START Data in this exercise
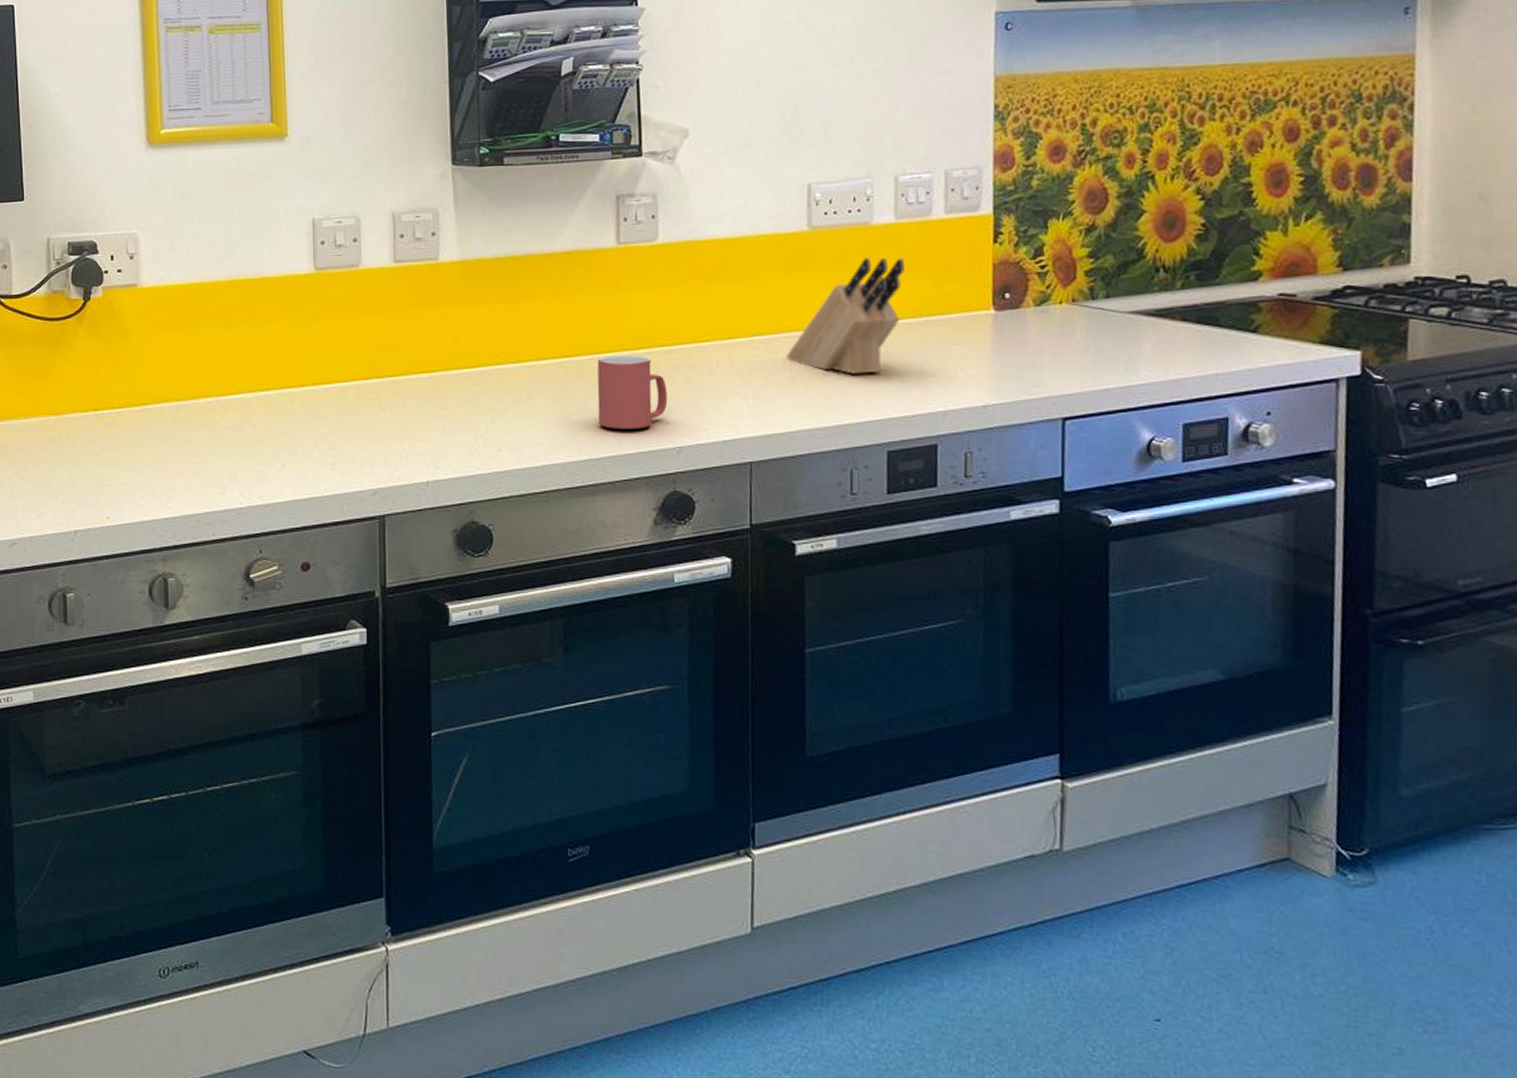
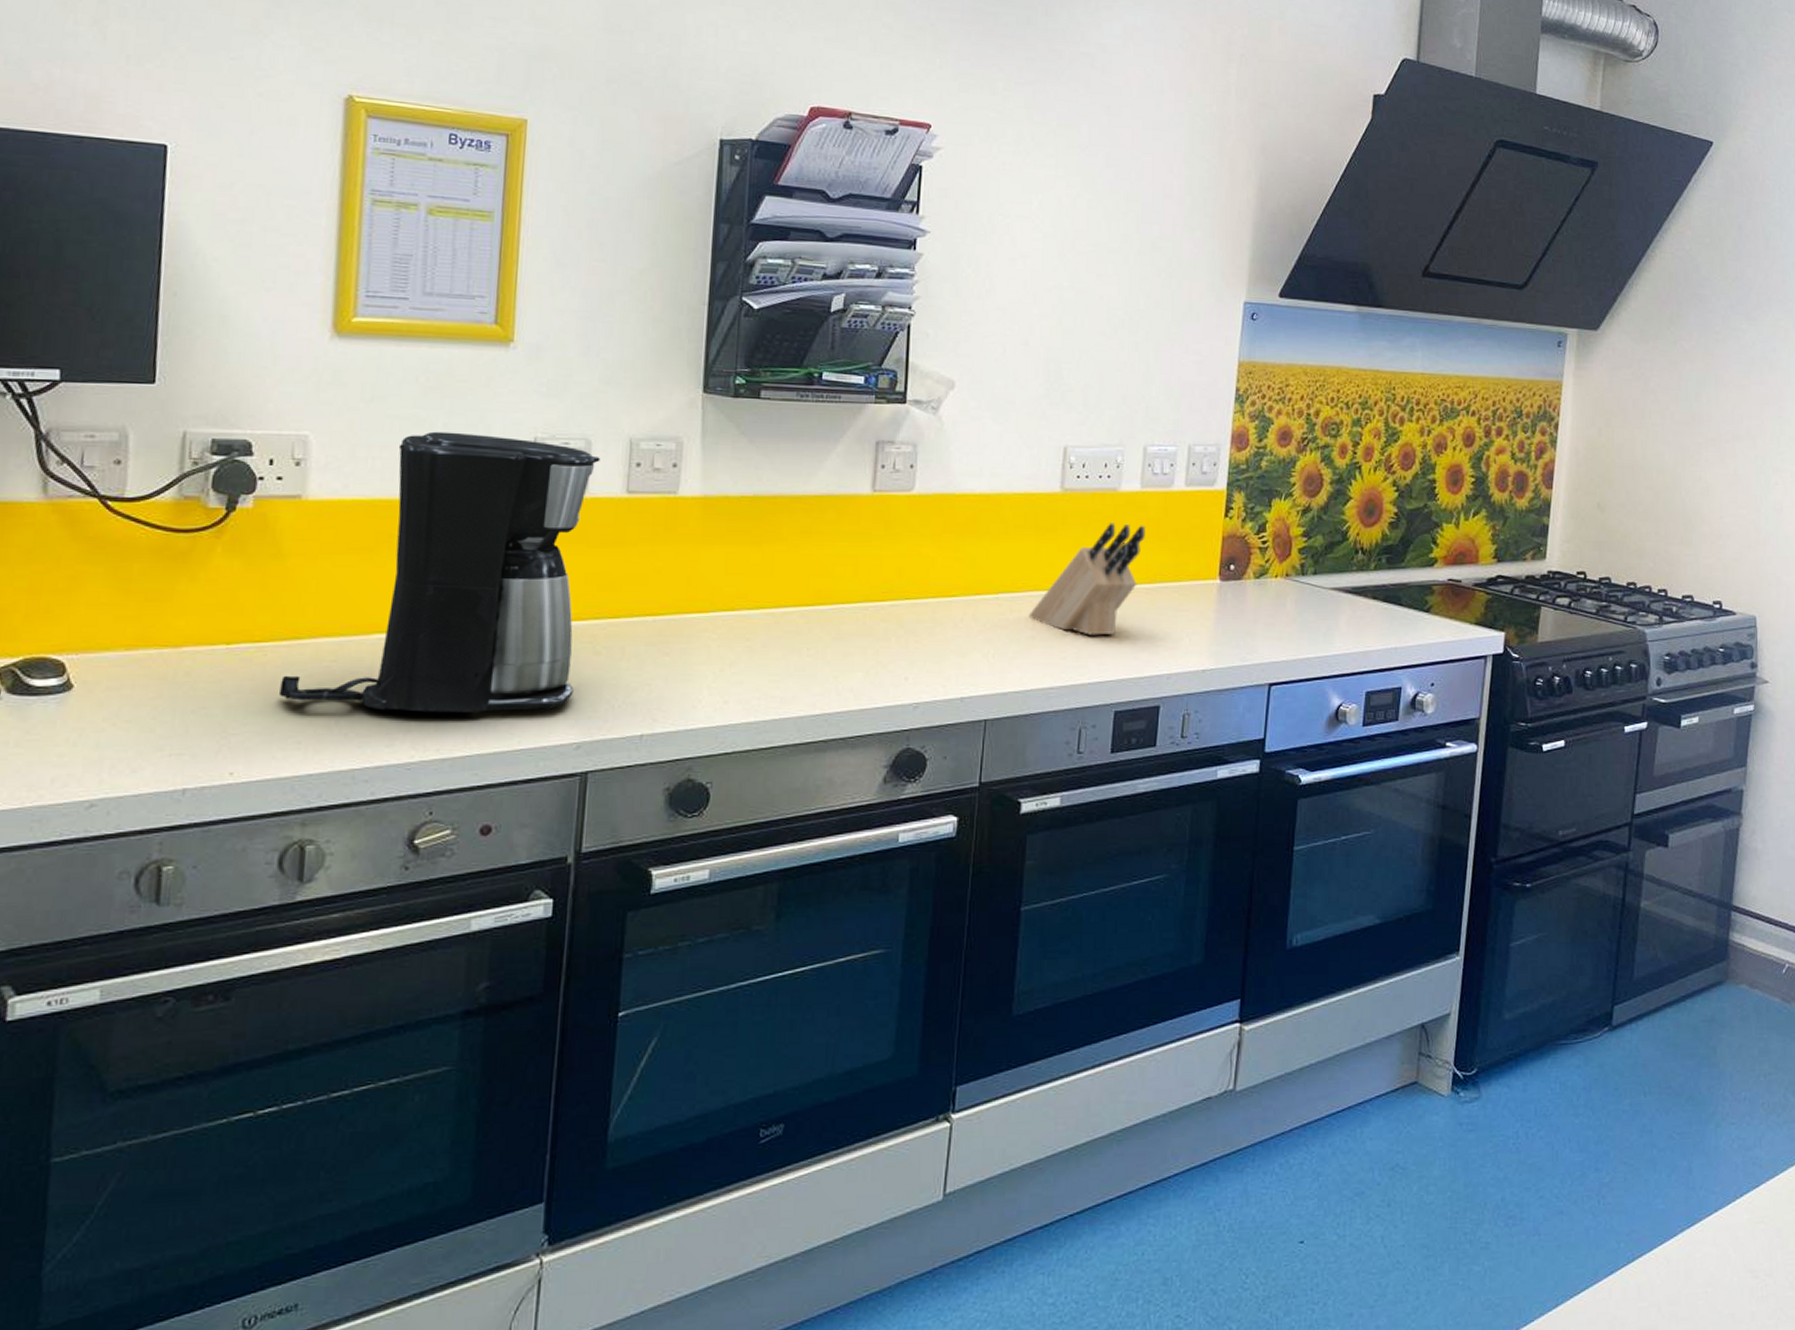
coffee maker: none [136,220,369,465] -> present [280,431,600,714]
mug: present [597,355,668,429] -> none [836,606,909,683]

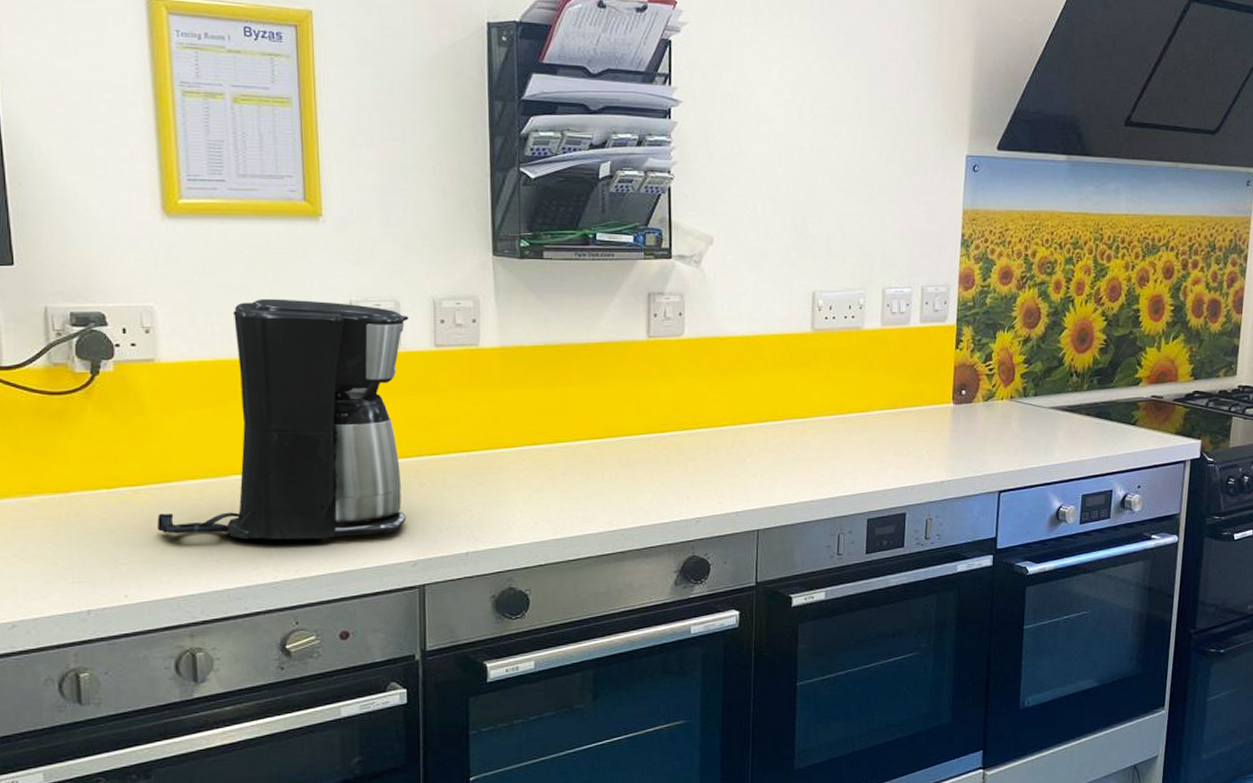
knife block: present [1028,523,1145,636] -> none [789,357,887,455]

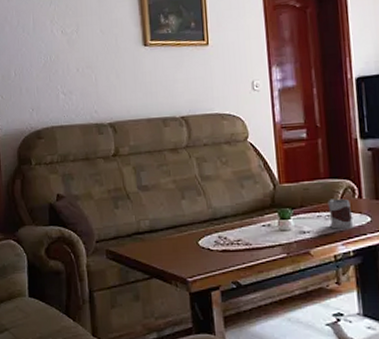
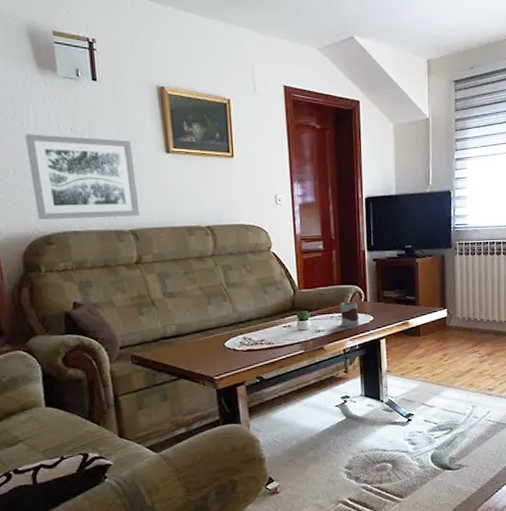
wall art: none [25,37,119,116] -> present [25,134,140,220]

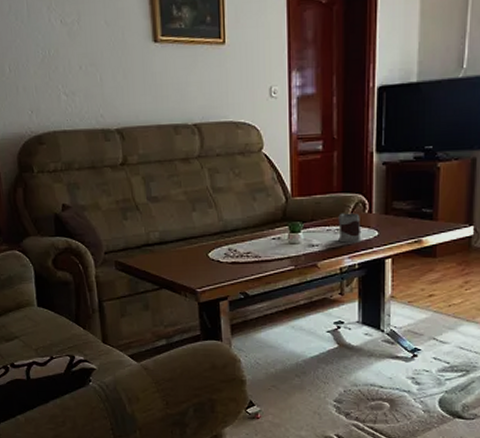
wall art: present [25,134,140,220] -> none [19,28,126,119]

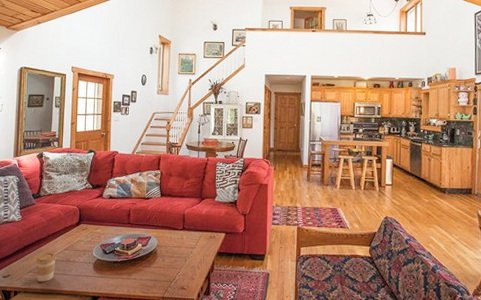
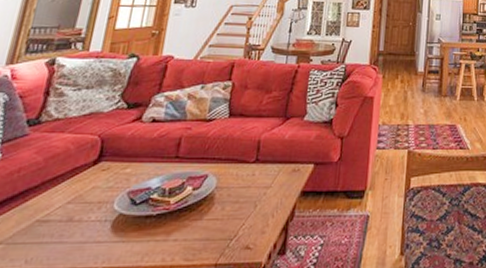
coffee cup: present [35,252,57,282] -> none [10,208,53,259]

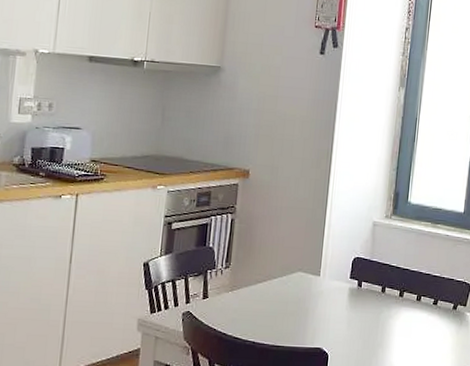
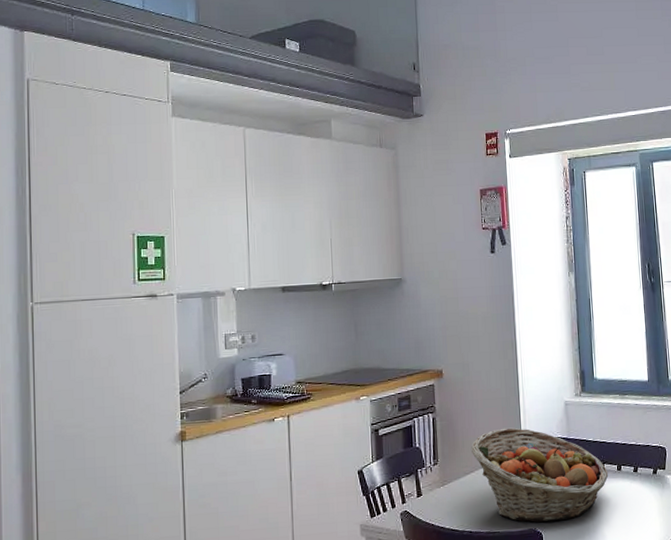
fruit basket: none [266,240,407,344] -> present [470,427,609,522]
END Data in this exercise
Return every line above word for word, minus images.

## Answer area
coffee maker: none [136,220,369,465] -> present [280,431,600,714]
mug: present [597,355,668,429] -> none [836,606,909,683]

knife block: present [1028,523,1145,636] -> none [789,357,887,455]

wall art: none [25,37,119,116] -> present [25,134,140,220]

wall art: present [25,134,140,220] -> none [19,28,126,119]

coffee cup: present [35,252,57,282] -> none [10,208,53,259]

fruit basket: none [266,240,407,344] -> present [470,427,609,522]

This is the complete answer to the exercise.